The weaver ants and the army ants also lead amazingly diverse lives with their own idiosyncracies.
He turns to the symbiotic relationships and genetic mimicry. Aphids being cultivated by ants (which we knew about) and also used as food in times of need (which we did not know probably), other predators mimicking the ants or aphids by sight or smell only to feast on larvae of ants once safely inside, one variety of caterpillars providing honeydew like secretion in return for protection from ants – all are told in an easily accessible and astonishing style. The authors also talk about symbiosis with plants.
Makes you think, right? The ‘common’ ants are not so common after all, if you consider the entire species.
Things get even more complex with the workers contriving to selectively kill off broods of rival fathers within the same nest.
After all this excitement, the second part of the book is a huge disappointment. First the authors pleads for more funds for ant research (And you realize that you have no power to help, unless in an improbable coincidence, you happen to control the purse strings of bio research!). Then they go into AI and how ‘everything’ seems to be borrowed from ant behaviour. A slightly excessive claim, in my opinion. It is as if after writing the first half of the book, the authors gave it to propaganda division of their unit to fill in the other half.
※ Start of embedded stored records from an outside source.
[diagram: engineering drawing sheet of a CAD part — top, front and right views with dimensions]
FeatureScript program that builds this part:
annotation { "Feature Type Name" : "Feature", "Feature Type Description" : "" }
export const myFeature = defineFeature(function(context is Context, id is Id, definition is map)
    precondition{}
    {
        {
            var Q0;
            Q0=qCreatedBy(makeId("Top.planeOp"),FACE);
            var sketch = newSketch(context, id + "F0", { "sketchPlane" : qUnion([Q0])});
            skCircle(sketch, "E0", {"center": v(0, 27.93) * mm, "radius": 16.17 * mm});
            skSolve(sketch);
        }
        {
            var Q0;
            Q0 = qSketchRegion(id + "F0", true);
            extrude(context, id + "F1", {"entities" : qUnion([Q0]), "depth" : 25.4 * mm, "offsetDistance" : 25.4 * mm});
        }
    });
I do understand and agree that the scientific work is based on ants and the authors did act as consultants to the projects but this subject more appropriately belongs in a AI book or a technology book. The title does not lead one to expect that material in this. \
In this sense, this is the opposite of The Sound of a Wild Snail Eating by Elizabeth Tova Bailey, which we have reviewed earlier. There you do not expect astonishing details of the life of the creature (snail) and so you are pleasantly surprised.